The march to Ayodhya in the pursuit of a Ram temple in the pilgrimage town by the Bharatiya Janata Party leader Lal Krishan Advani, deputy prime minister from 1998 to 2004, supported by the Rashtriya Swayamsewak Sangh, led to an assault on the 500-year-old Babari Mosque at that place, and its demolition, triggering a series of events in which thousands have died, a majority from the Muslim community.
This, in turn, has opened the country to radicalisation of both Hindus and Muslims. The noted jurist, Fali Nariman, famously said that Hinduism had changed from the one he had known all his life. And, Islamic youth are now under scrutiny for possibly succumbing to the propaganda of the Islamic State or Daesh ravaging the Middle East. This consequently has a trickle-down effect on all religious groups.

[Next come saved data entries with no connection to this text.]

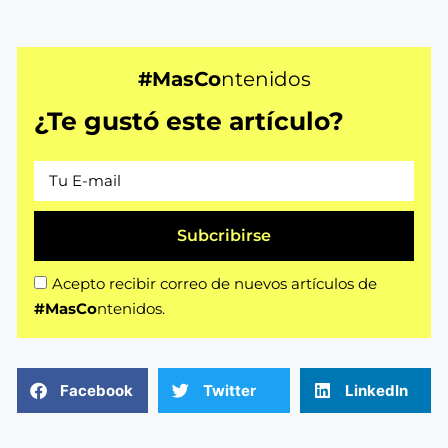
#MasCo
ntenidos
¿Te gustó este artículo?
Subcribirse
Acepto recibir correo de nuevos artículos de
#MasCo
ntenidos.
Facebook
Twitter
LinkedIn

The Supreme Court of India, and the Election Commission, have reaffirmed the ban on the use of religion in election campaigns, labelling it a corrupt practice. But the 2013–14 campaign that eventually propelled Mr Narendra Modi to the prime ministership of the country was itself deeply rooted in a base and malevolent appeal to the religious sentiments of the majority community. His campaigners carried out a vicious propaganda against Muslims and Christians; calls were made for their disenfranchisement, even sterilisation, to reduce their population. The same polarising rhetoric was repeated in Parliament; a recurring theme was for a ban on conversions.
The 2018–19 environment remains surcharged. The incitement to violence continues, as does the impunity, with government officials and police closing their eyes and ears to the slogans. They refuse to record violence, are tardy and slipshod in investigations, and shoddy in prosecution.
Recent data, collected for the civil rights submission to the United Nations Human Rights Council Universal Periodic Review, brings this out in a startling manner. Just in 2016, there have been more than 350 cases of violence of various kinds against the Christian community alone. The number of unreported violence is anyone’s guess, as indeed is the totality of violence, by state and non-state actors, against the Muslim community. The 2018–19 data is no different.
One must be functionally political to be a citizen in India. Citizenship itself is a political position. Political activity does not mean disobeying the government, the ruler. It does not mean defying the Book which says God appointed men to rule over us, and to give Caesar what is due unto Caesar.
Political activity also does not mean asking Mrs Sonia Gandhi for a ticket to the Lok Sabha, or joining Mr Modi in the hope that, as a token, some crumbs will come a Christian’s way.
Politics is a celebration of our place in our motherland, and in our democracy. It is the mechanics of expanding our freedom, or placing our concerns before the institutions of state, Parliament, assemblies, municipalities and courts of law. It is through our participation in the political processes, of which elections are but a part, that we celebrate our nationality, and our nationalism.
As Christians, we are called upon to be political. We must take part in all aspects of politics, by joining parties of our choice, based on our political predictions and economic and social objectives. We must contest elections from the panchayat to Parliament. And, above all, we must voice our concerns without fear. That is politics. That is what Paul meant.